Complete the following:
1. In the biography below, rewrite the paragraph beginning "At the end of May 2000" as a short bulleted list that keeps its main facts.
2. Using the biography below, answer each question briefly, one per line:
(a) In which city was Baranauskas born?
(b) From which faculty and university did he graduate in 1998?
(c) Since what month and year has he administered the official website of the Lithuanian Institute of History?
3. For each statement, say yes or no to whether the biography below supports it, and quote the words that decide it:
(a) Baranauskas spent his youth in Žeimelis and Anykščiai.
(b) His book argued that the Lithuanian state was founded after King Mindaugas.
(c) He has maintained the "Medieval Lithuania" website since 22 June 2000.

Document text:
┌──
Tomas Baranauskas (born 12 September 1973 in Kaunas) is a Lithuanian historian specializing in the history of medieval Lithuania. He is the author of the book The Formation of the Lithuanian State.

Baranauskas spent his youth in Žeimelis and Anykščiai. In 1998, he graduated from the Faculty of History at the Vilnius University. Since September 1996 he works in the Lithuanian Institute of History.

At the end of May 2000, he published The Formation of the Lithuanian State ("Lietuvos valstybės ištakos"). In the book Baranauskas argued that the Grand Duchy of Lithuania formed earlier than generally accepted; i.e. that the state was founded before King Mindaugas. The book received mixed reviews from the academics.

Since 22 June 2000 Baranauskas maintains the largest site on the medieval history of Lithuania on the Internet – "Medieval Lithuania". Since March 2003 he also administers the official website of the Lithuanian Institute of History.
└──
Supplied material:
┌──
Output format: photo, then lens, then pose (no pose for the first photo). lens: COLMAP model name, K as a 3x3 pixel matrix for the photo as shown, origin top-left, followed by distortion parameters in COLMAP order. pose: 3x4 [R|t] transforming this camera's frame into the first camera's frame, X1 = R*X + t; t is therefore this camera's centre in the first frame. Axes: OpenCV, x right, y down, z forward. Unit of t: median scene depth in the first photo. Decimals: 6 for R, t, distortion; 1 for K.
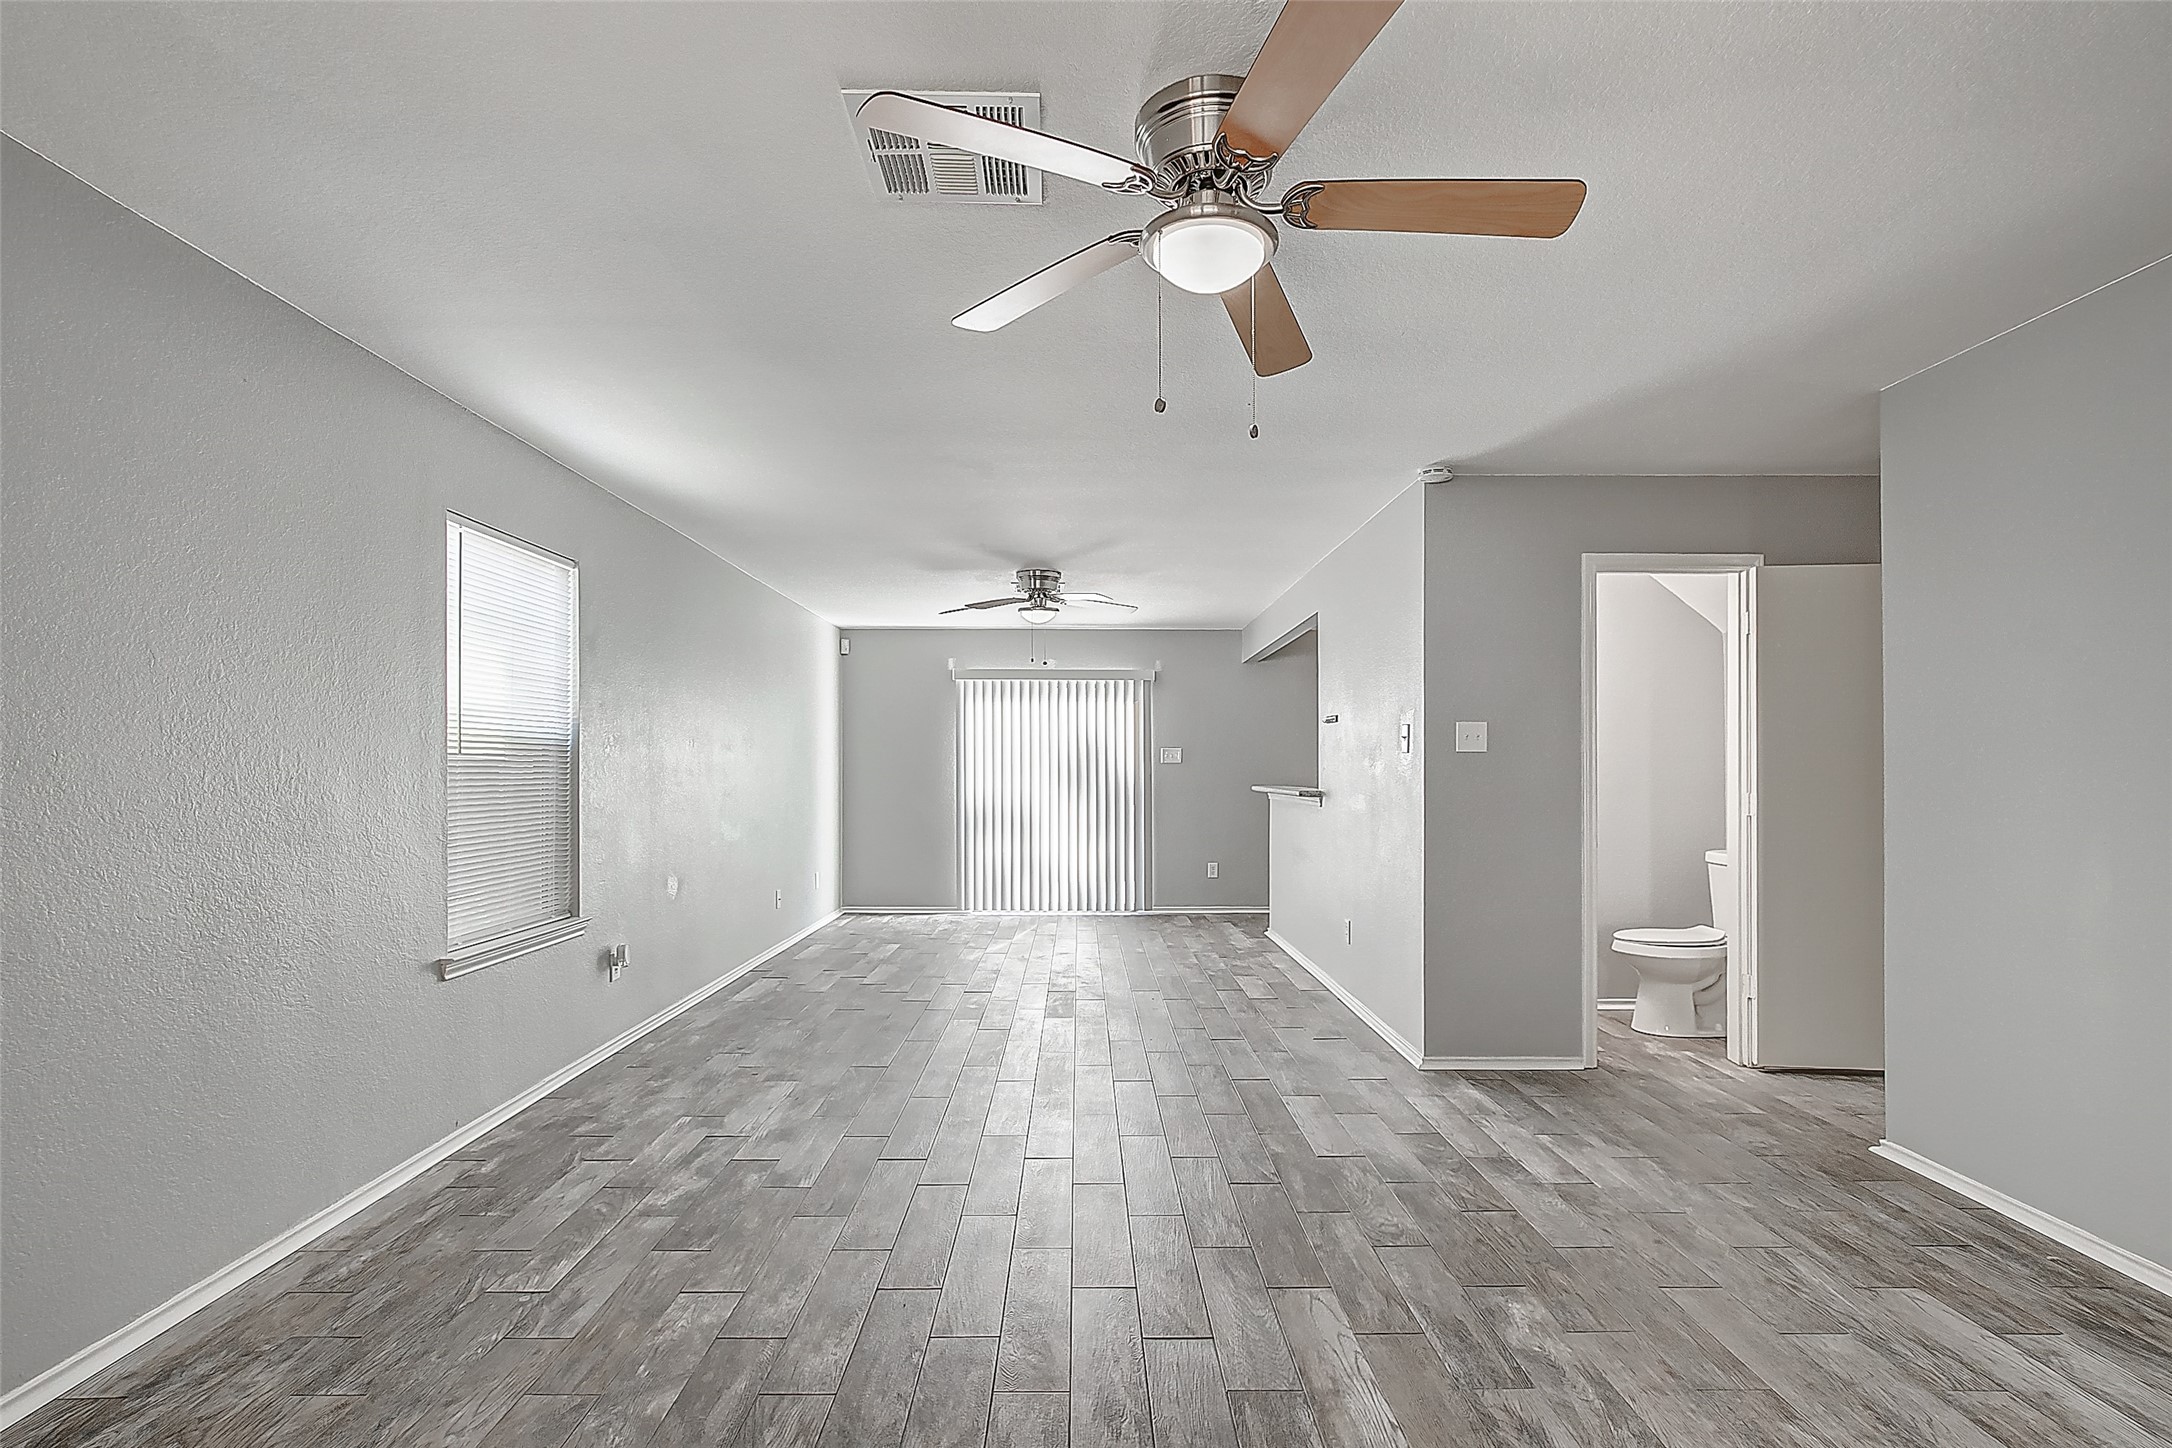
lens RADIAL K [[1034.4, 0, 1105.1], [0, 1034.4, 775.6], [0, 0, 1]] dist [0.004668, 0.004114]
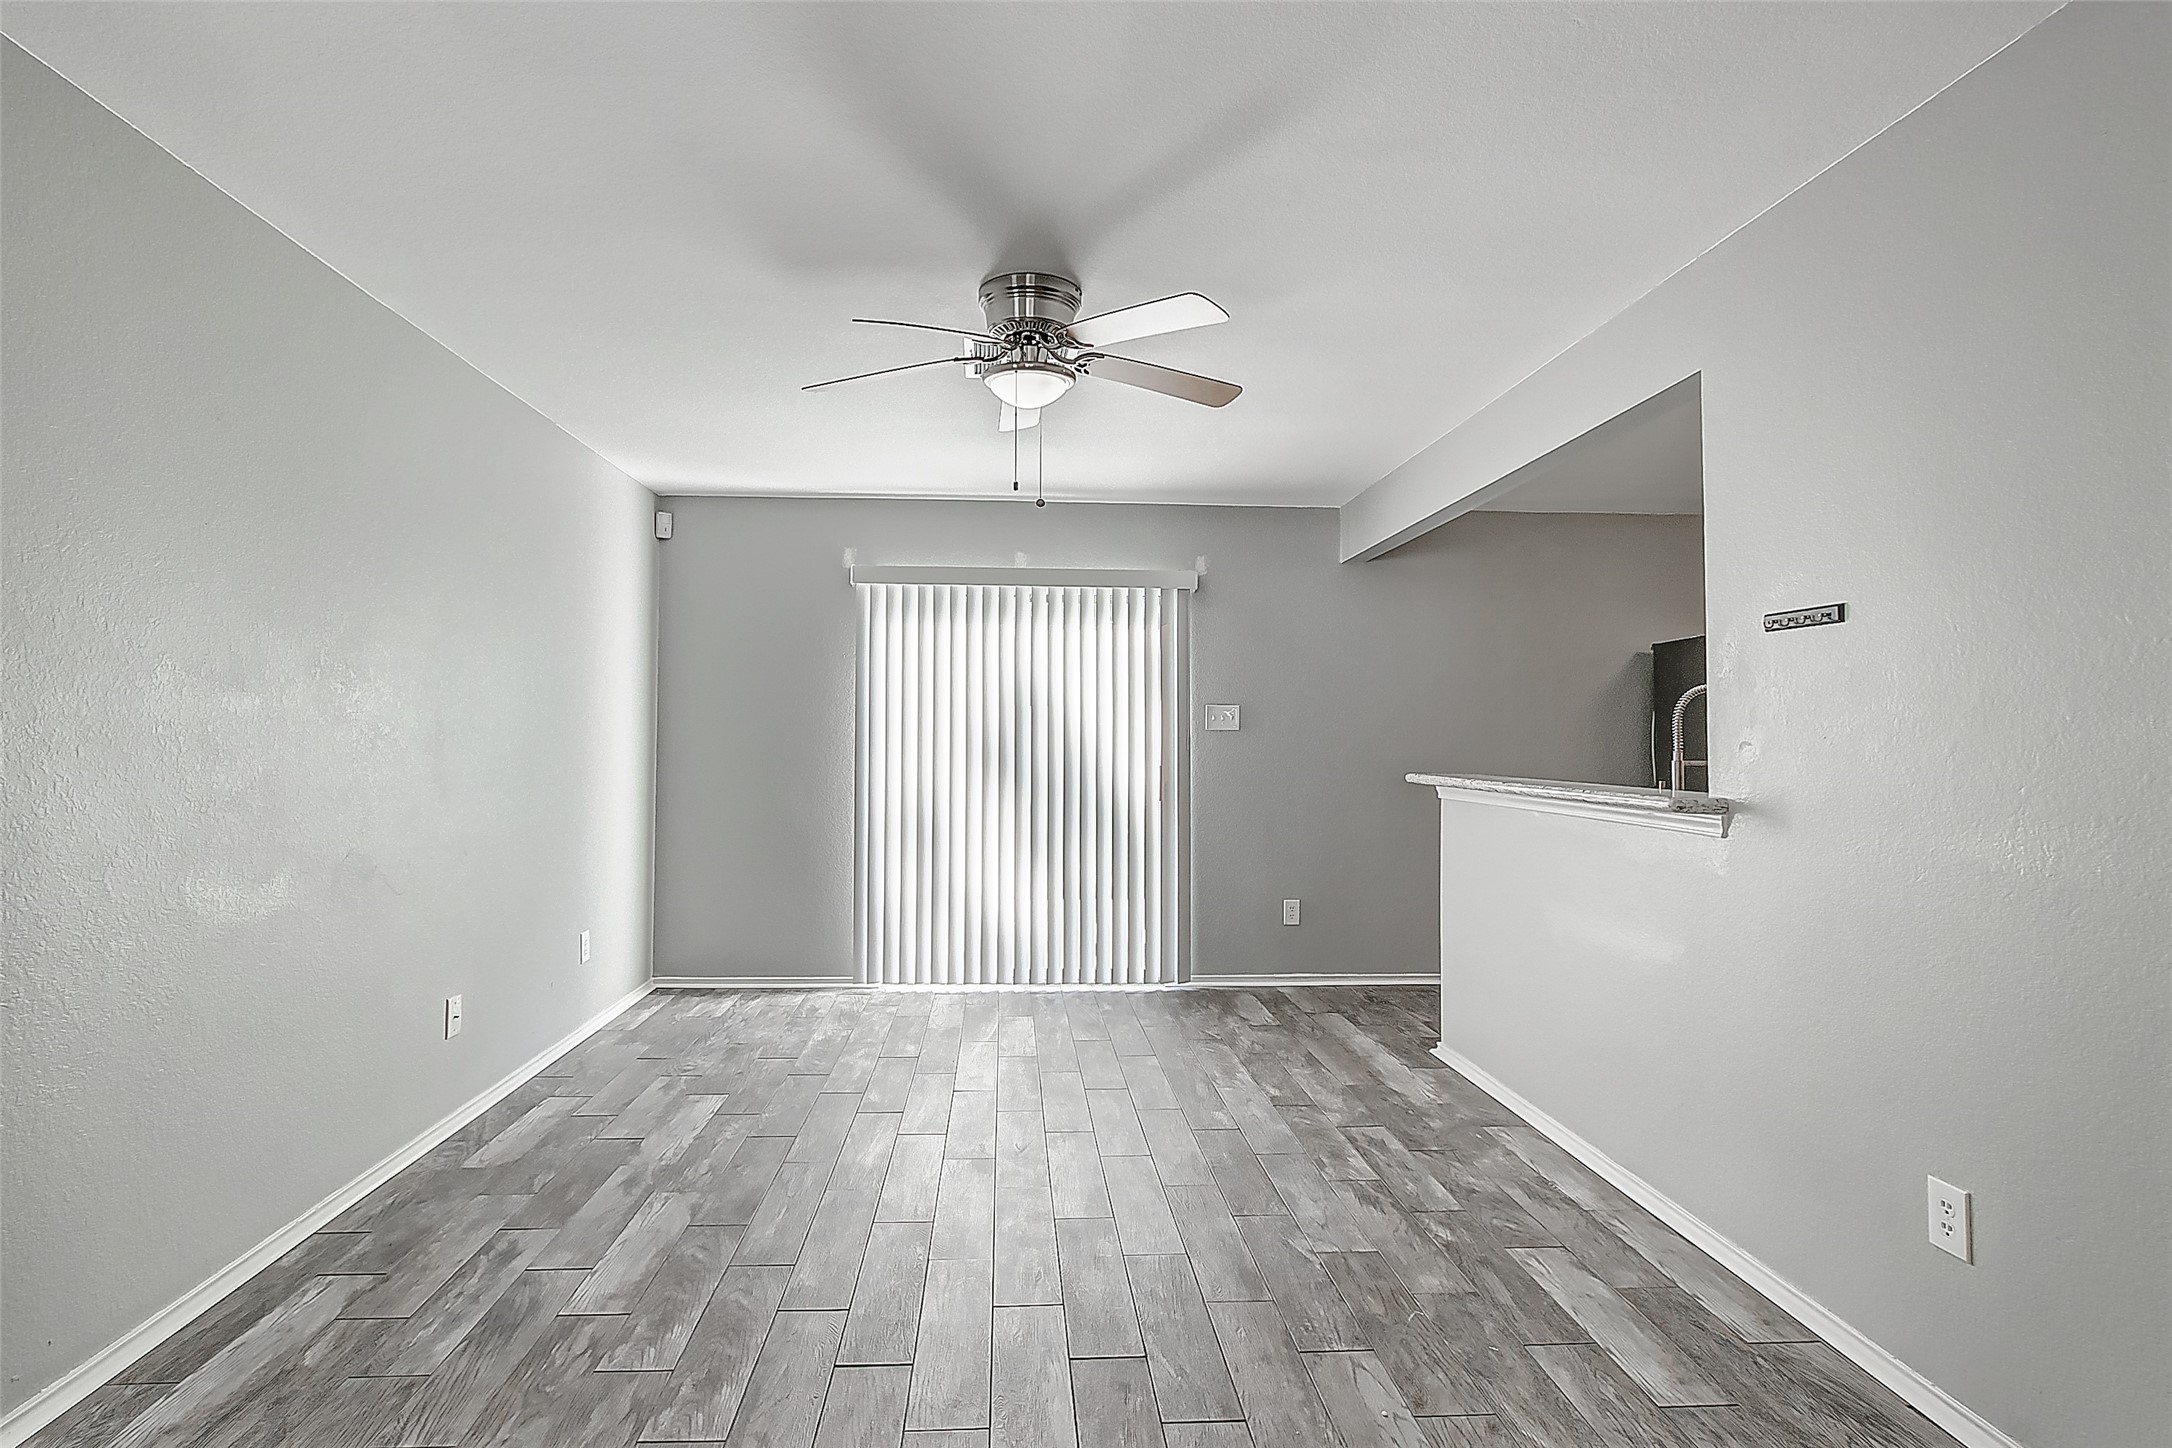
lens RADIAL K [[1034.4, 0, 1083.7], [0, 1034.4, 732.6], [0, 0, 1]] dist [0.004668, 0.004114]
pose [[0.998632, 0.007686, 0.051715, -0.046477], [-0.007006, 0.999887, -0.013315, -0.002436], [-0.051812, 0.012935, 0.998573, 0.416933]]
└──
Task-by-task solutions:
1.
- Published in late May 2000: The Formation of the Lithuanian State ("Lietuvos valstybės ištakos").
- The book's argument: the Grand Duchy of Lithuania formed earlier than generally accepted, before King Mindaugas.
- Reception among academics: mixed reviews.

2.
(a) Kaunas
(b) The Faculty of History at Vilnius University
(c) March 2003

3.
(a) Yes: "Baranauskas spent his youth in Žeimelis and Anykščiai."
(b) No: "the state was founded before King Mindaugas"
(c) Yes: "Since 22 June 2000 Baranauskas maintains the largest site on the medieval history of Lithuania on the Internet – "Medieval Lithuania"."